Текст для чтения
%%
То обстоятельство, что книга получилась в итоге не цельной, а дробной, состоящей из “кусков разных картин”, признавала и сама Ольга Форш. В одной из черновых записей она сопоставила свое произведение со знаменитой книгой Василия Розанова “Опавшие листья. Короб первый”: “«Сум<асшедший> Кор<абль>» – это короб осколков и листьев, как в коробе <…> <все>, как подвернется, как туже уложится, утрясется, чтобы только пронести, донести”[14].
В “коробе” “Сумасшедшего корабля” анекдоты из жизни обитателей Дома искусств “утряслись” рядом с фрагментами из прежде написанных статей Форш, а также отрывочными впечатлениями от ее недавнего для времени написания книги путешествия во Францию и Италию. И все это было сделано с целью “пронести” сквозь время и “донести” до современного читателя ощущение автора “Сумасшедшего корабля” от, казалось бы, еще такой свежей в памяти, но уже безвозвратно отошедшей эпохи. Из конца 1920-х – начала 1930-х годов эта эпоха воспринималась, как идиллическое, вегетарианское десятилетие[15].
%%
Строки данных
%%
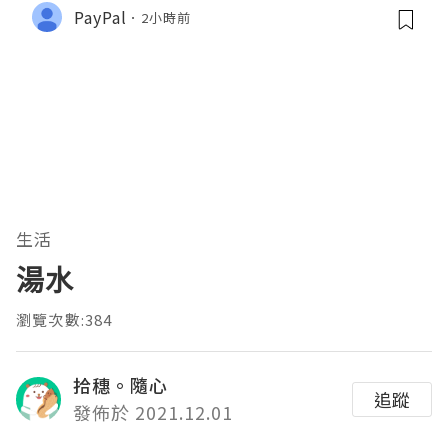
PayPal
2小時前
生活
湯水
瀏覽次數:384
拾穗。隨心
追蹤
發佈於 2021.12.01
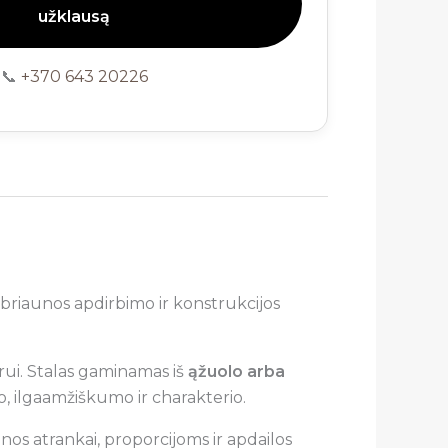
užklausą
📞
+370 643 20226
, briaunos apdirbimo ir konstrukcijos
erui. Stalas gaminamas iš
ąžuolo arba
mo, ilgaamžiškumo ir charakterio.
os atrankai, proporcijoms ir apdailos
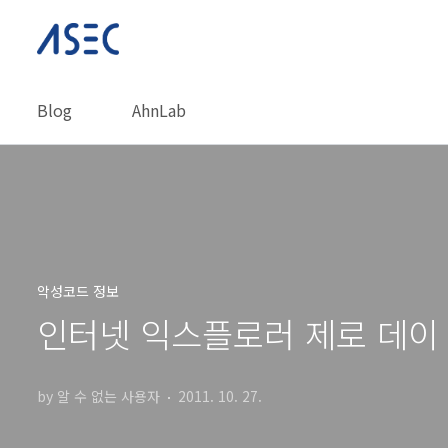
본문 바로가기
Blog
AhnLab
악성코드 정보
인터넷 익스플로러 제로 데이
by 알 수 없는 사용자
2011. 10. 27.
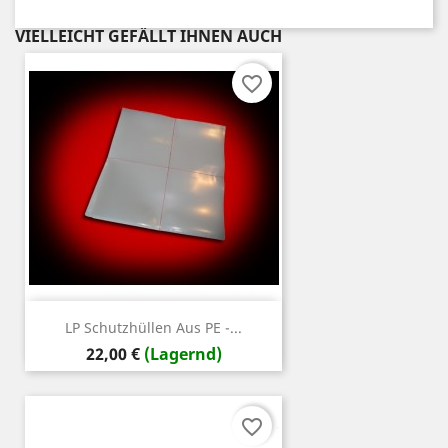
VIELLEICHT GEFÄLLT IHNEN AUCH
favorite_border
LP Schutzhüllen Aus PE -...
Preis
22,00 €
(Lagernd)
favorite_border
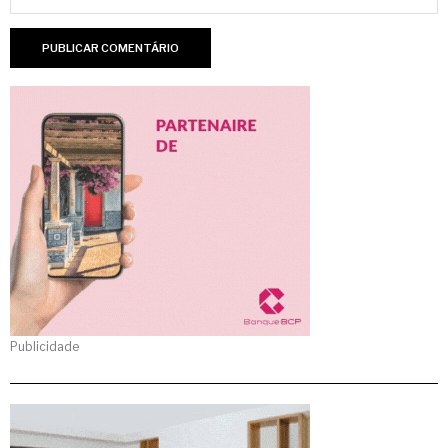
Publicidade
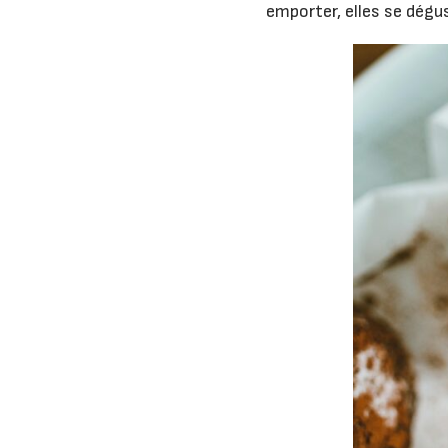
emporter, elles se dégu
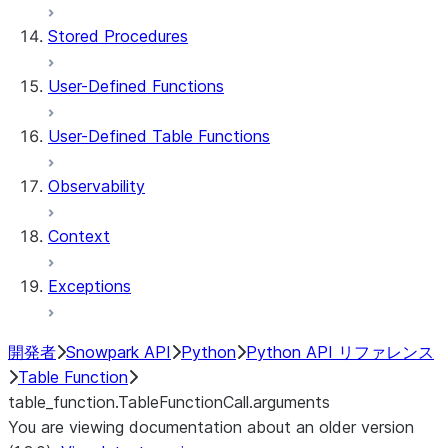
Stored Procedures
User-Defined Functions
User-Defined Table Functions
Observability
Context
Exceptions
開発者
Snowpark API
Python
Python API リファレンス
Table Function
table_function.TableFunctionCall.arguments
You are viewing documentation about an older version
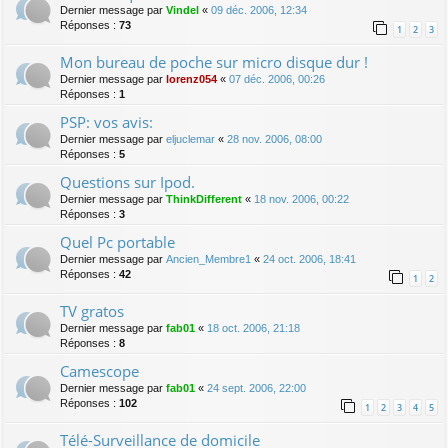
Dernier message par
Vindel
«
09 déc. 2006, 12:34
Réponses :
73
1
2
3
Mon bureau de poche sur micro disque dur !
Dernier message par
lorenz054
«
07 déc. 2006, 00:26
Réponses :
1
PSP: vos avis:
Dernier message par
eljuclemar
«
28 nov. 2006, 08:00
Réponses :
5
Questions sur Ipod.
Dernier message par
ThinkDifferent
«
18 nov. 2006, 00:22
Réponses :
3
Quel Pc portable
Dernier message par
Ancien_Membre1
«
24 oct. 2006, 18:41
Réponses :
42
1
2
TV gratos
Dernier message par
fab01
«
18 oct. 2006, 21:18
Réponses :
8
Camescope
Dernier message par
fab01
«
24 sept. 2006, 22:00
Réponses :
102
1
2
3
4
5
Télé-Surveillance de domicile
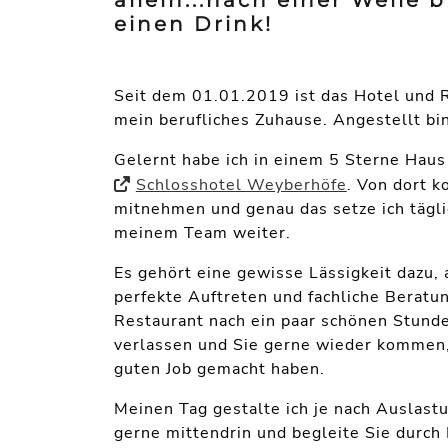
allein...nach einer Weile 
einen Drink!
Seit dem 01.01.2019 ist das Hotel und 
mein berufliches Zuhause. Angestellt bin
Gelernt habe ich in einem 5 Sterne Haus
Schlosshotel Weyberhöfe
. Von dort k
mitnehmen und genau das setze ich tägli
meinem Team weiter.
Es gehört eine gewisse Lässigkeit dazu, 
perfekte Auftreten und fachliche Beratu
Restaurant nach ein paar schönen Stund
verlassen und Sie gerne wieder kommen, 
guten Job gemacht haben.
Meinen Tag gestalte ich je nach Auslastun
gerne mittendrin und begleite Sie durch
%%
Задачи
- A) Представьте строки данных от самой первой до строки с «emporter, elles se dégu» включительно в виде таблицы Markdown со столбцами «Номер» и «Текст». Пустые строки и отметки картинок в ответ не включайте.
- B) Продолжите текст о «Сумасшедшем корабле» Ольги Форш после его последнего предложения.

Ответы по номерам
- A)
| Номер | Текст |
|---|---|
| 1 | PayPal |
| 2 | 2小時前 |
| 3 | 生活 |
| 4 | 湯水 |
| 5 | 瀏覽次數:384 |
| 6 | 拾穗。隨心 |
| 7 | 追蹤 |
| 8 | 發佈於 2021.12.01 |
| 9 | užklausą |
| 10 | 📞 |
| 11 | +370 643 20226 |
| 12 | , briaunos apdirbimo ir konstrukcijos |
| 13 | erui. Stalas gaminamas iš |
| 14 | ąžuolo arba |
| 15 | mo, ilgaamžiškumo ir charakterio. |
| 16 | os atrankai, proporcijoms ir apdailos |
| 17 | 본문 바로가기 |
| 18 | Blog |
| 19 | AhnLab |
| 20 | 악성코드 정보 |
| 21 | 인터넷 익스플로러 제로 데이 |
| 22 | by 알 수 없는 사용자 |
| 23 | 2011. 10. 27. |
| 24 | VIELLEICHT GEFÄLLT IHNEN AUCH |
| 25 | favorite_border |
| 26 | LP Schutzhüllen Aus PE -... |
| 27 | Preis |
| 28 | 22,00 € |
| 29 | (Lagernd) |
| 30 | favorite_border |
| 31 | Publicidade |
| 32 | emporter, elles se dégu |

- B)
Наступивший железный век злобно и непримиримо отреагировал на робкую попытку апологии братства художников, поэтов и прозаиков в годы военного коммунизма, предпринятую в “Сумасшедшем корабле”[16]. В советских рецензиях Ольгу Форш на жестяном языке новой эпохи обвиняли в том, что она в своем произведении “реставрирует теории старого, классово враждебного нам искусства”[17] и пытается навязать пролетариату “безоговорочное принятие” “символисткой культуры”[18]. “Безотрадное плавание предстоит «Сумасшедшему кораблю»”, – таким выводом итожилась разгромная рецензия на книгу Форш в ведущей советской газете писателей того времени[19].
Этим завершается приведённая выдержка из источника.